Ryo sighs, looking out the window Akira had been gazing through just moments ago. In the early morning light, the dew drops on the grass shine like a thousand miniature stars, gathered  right there on the lawn just for Ryo to enjoy.

“I like the idea that...that somewhere, something thought that we deserved a chance to live, and to be happy. And they created us to do just that. They made the Earth so that we could live here, and live well.” He shifts his gaze from the window, looking up at Akira. “So that we could live with each other. So that we could love each other.”

“Ryo,” Akira beams, “that was so poetic.”

“Hm. Maybe that’s what life is. A poem. A feeling.”

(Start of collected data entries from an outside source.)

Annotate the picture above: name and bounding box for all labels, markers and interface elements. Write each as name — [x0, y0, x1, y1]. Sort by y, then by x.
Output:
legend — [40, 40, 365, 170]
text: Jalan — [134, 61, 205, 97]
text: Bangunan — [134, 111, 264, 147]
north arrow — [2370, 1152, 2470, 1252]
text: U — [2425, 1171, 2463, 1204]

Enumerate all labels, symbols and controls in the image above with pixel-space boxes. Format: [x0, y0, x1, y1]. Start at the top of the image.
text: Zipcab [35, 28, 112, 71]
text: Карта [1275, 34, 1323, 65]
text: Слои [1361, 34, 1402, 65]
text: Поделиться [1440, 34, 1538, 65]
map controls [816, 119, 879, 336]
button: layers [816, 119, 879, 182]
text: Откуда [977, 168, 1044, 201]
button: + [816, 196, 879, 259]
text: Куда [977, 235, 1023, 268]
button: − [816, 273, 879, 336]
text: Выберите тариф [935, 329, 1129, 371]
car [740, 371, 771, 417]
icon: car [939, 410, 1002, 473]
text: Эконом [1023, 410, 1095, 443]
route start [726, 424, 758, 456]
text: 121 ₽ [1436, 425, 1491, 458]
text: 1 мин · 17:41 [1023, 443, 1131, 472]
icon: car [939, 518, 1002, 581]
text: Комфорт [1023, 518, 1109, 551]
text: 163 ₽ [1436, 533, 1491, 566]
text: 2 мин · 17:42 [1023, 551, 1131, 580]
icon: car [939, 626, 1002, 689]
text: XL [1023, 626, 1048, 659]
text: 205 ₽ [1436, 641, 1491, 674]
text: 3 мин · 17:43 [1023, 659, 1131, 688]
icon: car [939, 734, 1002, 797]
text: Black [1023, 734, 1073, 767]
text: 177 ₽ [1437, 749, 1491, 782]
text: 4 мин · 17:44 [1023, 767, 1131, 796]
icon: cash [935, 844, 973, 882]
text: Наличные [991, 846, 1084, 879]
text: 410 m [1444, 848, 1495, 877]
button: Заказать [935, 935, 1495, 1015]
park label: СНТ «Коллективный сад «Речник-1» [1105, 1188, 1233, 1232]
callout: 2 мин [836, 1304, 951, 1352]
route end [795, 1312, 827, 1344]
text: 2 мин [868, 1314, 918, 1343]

Akira laughs, then, and calls him a sap. He presses a kiss to Ryo’s forehead before lifting himself off the couch, ignoring Ryo’s protests in favor of wandering into the kitchen to make breakfast. Once Akira has disappeared into the other room, Ryo gives up on pouting. He closes his eyes and smiles, burying himself in the warmth that Akira left behind.

In the kitchen, Akira begins to sing; slow and quiet, it’s a song they’ve danced to so many times that Ryo has lost count. He can’t hear the words, muted as they are by the space between them, but he can hear the rhythm of it, the cadence of Akira’s voice, and that’s enough.

On the couch in the living room of the house he shares with the love of his life, Ryo listens to the melody. Bathed in the light of the rising sun, he begins to sing along.

 

*

 

(Someone had once written that there is no such thing as a happy ending; just a happy middle, and a very happy start.

Ryo has a feeling that maybe, if you do it right, the end can be the happiest part.)

 

Notes:

literary works/quotes mentioned in the text, in order of appearance:

As I Walked Out One Evening – W.H. Auden

Paradise Lost - John Milton

“Those who cannot remember the past are condemned to repeat it.” – quote by George Santayana

To His Coy Mistress – Andrew Marvell (the title of this fic was taken from this poem, as well.)